Hello, cheri, & good morning! (Because no matter the time this gets published, as I begin typing this post the tiny digital one in the top left-hand corner of my computer screen has blinked to a two, putting my verdict at 12:42 a.m. & still not asleep.)
1 a.m. isn’t such an atypical bedtime for a college student such as myself, but tonight I probably should have planned better. In just 5 short hours my alarm clock will begin humming, you see, & I’ll be on my way — eyes barely open — out the door & down the road to Area Relief Ministries to spend the morning waking up with a passel of new faces, & maybe even a few friends. The men I’ll be meeting with will be piling off of buses & up the stairs of the lofted lair they call their own, dragging behind them their fittings from the night they just spent on cots in the sanctuaries & gyms of different church buildings around town. At least I’ll have the luxury of getting out of bed this morning.
Area Relief is a local nonprofit working to combat homelessness and poverty in Jackson.
As for my purpose in being there, I’m documenting. This semester I’m part of a photojournalism class that, each spring, undertakes a 16-week project. This year’s goal? To get a homeless shelter in town. And we’re building it with stories & stills.
I only just met the man I’ve been assigned to follow — the person whose life I’ve been asked to politely invite myself into — and he welcomed me with grace. We chatted over a cloud of coffee-cup steam about life, purpose, pasts, love & love lost. An hour later, it was time we both went on our way to school—GED classes for him, theory & research for me.
Not long ago, I had an enlightening conversation with a good friend & one of the realest people I’ve ever known. We were discussing empathy & our new-found soft hearts for those we’ve never met, or have never really bothered getting to know.

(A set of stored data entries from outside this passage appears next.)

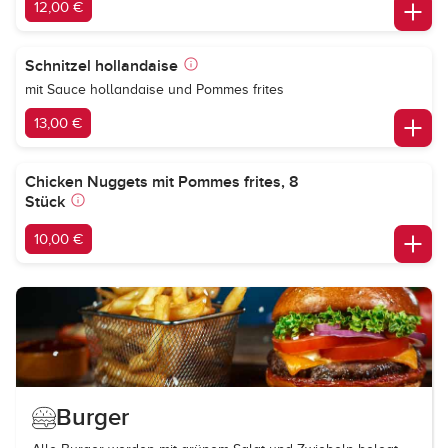
12,00 €
Schnitzel hollandaise
mit Sauce hollandaise und Pommes frites
13,00 €
Chicken Nuggets mit Pommes frites, 8
Stück
10,00 €
Burger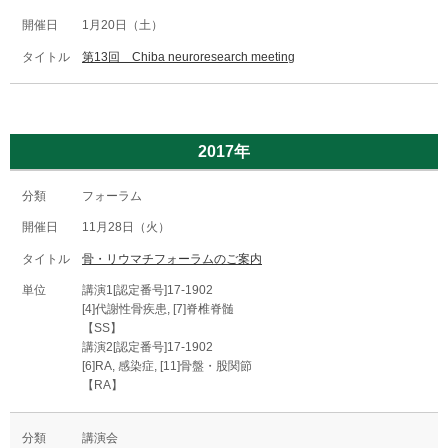
1月20日（土）
第13回 Chiba neuroresearch meeting
2017年
フォーラム
11月28日（火）
骨・リウマチフォーラムのご案内
講演1[認定番号]17-1902
[4]代謝性骨疾患, [7]脊椎脊髄
【SS】
講演2[認定番号]17-1902
[6]RA, 感染症, [11]骨盤・股関節
【RA】
講演会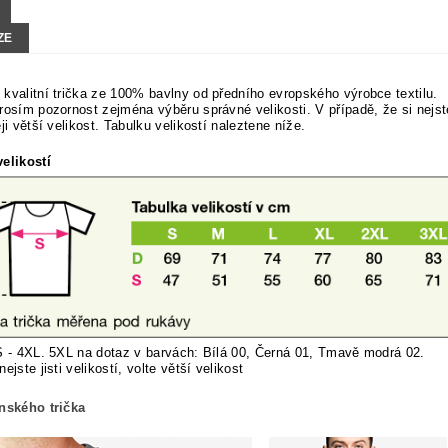
ZE
kvalitní trička ze 100% bavlny od předního evropského výrobce textilu.
rosím pozornost zejména výběru správné velikosti. V případě, že si nejste 
ěji větší velikost. Tabulku velikostí naleztene níže.
elikostí
S - 4XL. 5XL na dotaz v barvách: Bílá 00, Černá 01, Tmavě modrá 02.
nej
ste jisti velikostí, volte větší velikost
ánského trička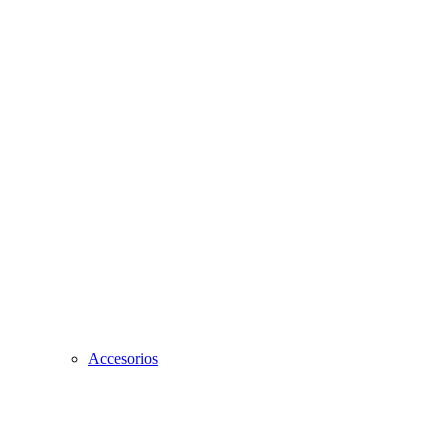
Accesorios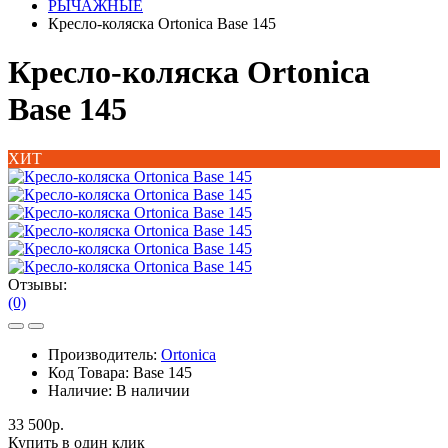
РЫЧАЖНЫЕ
Кресло-коляска Ortonica Base 145
Кресло-коляска Ortonica
Base 145
ХИТ
Отзывы:
(0)
Производитель:
Ortonica
Код Товара:
Base 145
Наличие:
В наличии
33 500р.
Купить в один клик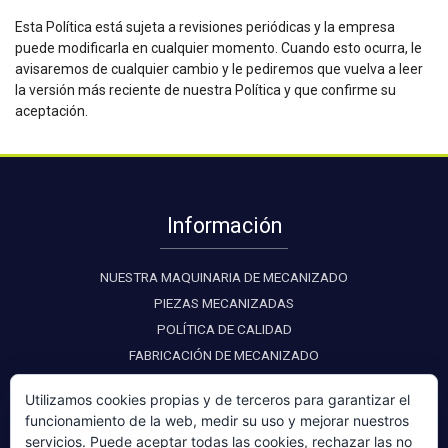
Esta Política está sujeta a revisiones periódicas y la empresa
puede modificarla en cualquier momento. Cuando esto ocurra, le
avisaremos de cualquier cambio y le pediremos que vuelva a leer
la versión más reciente de nuestra Política y que confirme su
aceptación.
Información
NUESTRA MAQUINARIA DE MECANIZADO
PIEZAS MECANIZADAS
POLÍTICA DE CALIDAD
FABRICACIÓN DE MECANIZADO
Utilizamos cookies propias y de terceros para garantizar el
funcionamiento de la web, medir su uso y mejorar nuestros
servicios. Puede aceptar todas las cookies, rechazar las no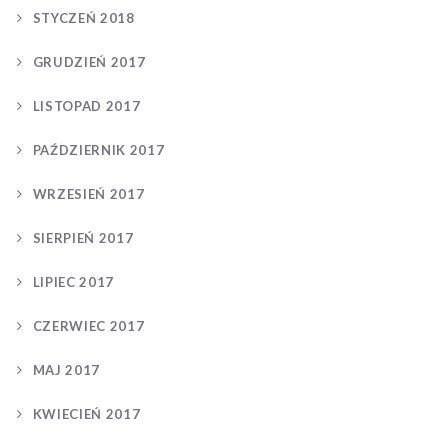
STYCZEŃ 2018
GRUDZIEŃ 2017
LISTOPAD 2017
PAŹDZIERNIK 2017
WRZESIEŃ 2017
SIERPIEŃ 2017
LIPIEC 2017
CZERWIEC 2017
MAJ 2017
KWIECIEŃ 2017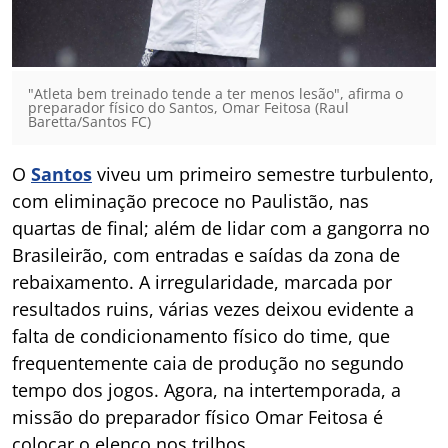
"Atleta bem treinado tende a ter menos lesão", afirma o
preparador físico do Santos, Omar Feitosa (Raul
Baretta/Santos FC)
O
Santos
viveu um primeiro semestre turbulento,
com eliminação precoce no Paulistão, nas
quartas de final; além de lidar com a gangorra no
Brasileirão, com entradas e saídas da zona de
rebaixamento. A irregularidade, marcada por
resultados ruins, várias vezes deixou evidente a
falta de condicionamento físico do time, que
frequentemente caia de produção no segundo
tempo dos jogos. Agora, na intertemporada, a
missão do preparador físico Omar Feitosa é
colocar o elenco nos trilhos.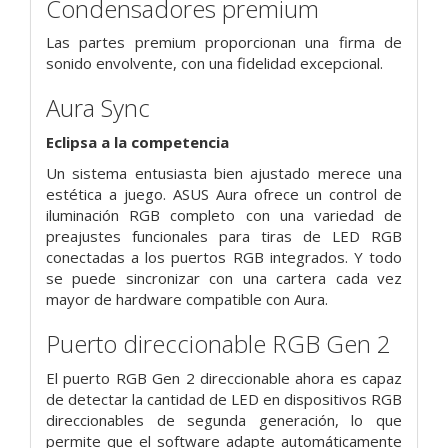
Condensadores premium
Las partes premium proporcionan una firma de
sonido envolvente, con una fidelidad excepcional.
Aura Sync
Eclipsa a la competencia
Un sistema entusiasta bien ajustado merece una
estética a juego. ASUS Aura ofrece un control de
iluminación RGB completo con una variedad de
preajustes funcionales para tiras de LED RGB
conectadas a los puertos RGB integrados. Y todo
se puede sincronizar con una cartera cada vez
mayor de hardware compatible con Aura.
Puerto direccionable RGB Gen 2
El puerto RGB Gen 2 direccionable ahora es capaz
de detectar la cantidad de LED en dispositivos RGB
direccionables de segunda generación, lo que
permite que el software adapte automáticamente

Like I’ve said before, this is an essential element of not only who I am, but of my craft, as well. But the question remained: How hard do we come down on those who know us best? Certainly, strangers deserve our solace, but how much more so our brothers & sisters, community members, roommates, family & friends? Service shouldn’t be reserved for only those who visibly need it. After all, the whole idea goes hand-in-hand with grace. And that’s what grace is all about — being undeserved.
Here’s to all the lovelies in my life who have stooped to show me grace of late (for example, all of you for still reading my blog despite the recent gaps in posting. Sometimes college gets the better of me. Spring break is coming, though, along with much more blog updating, I hope!)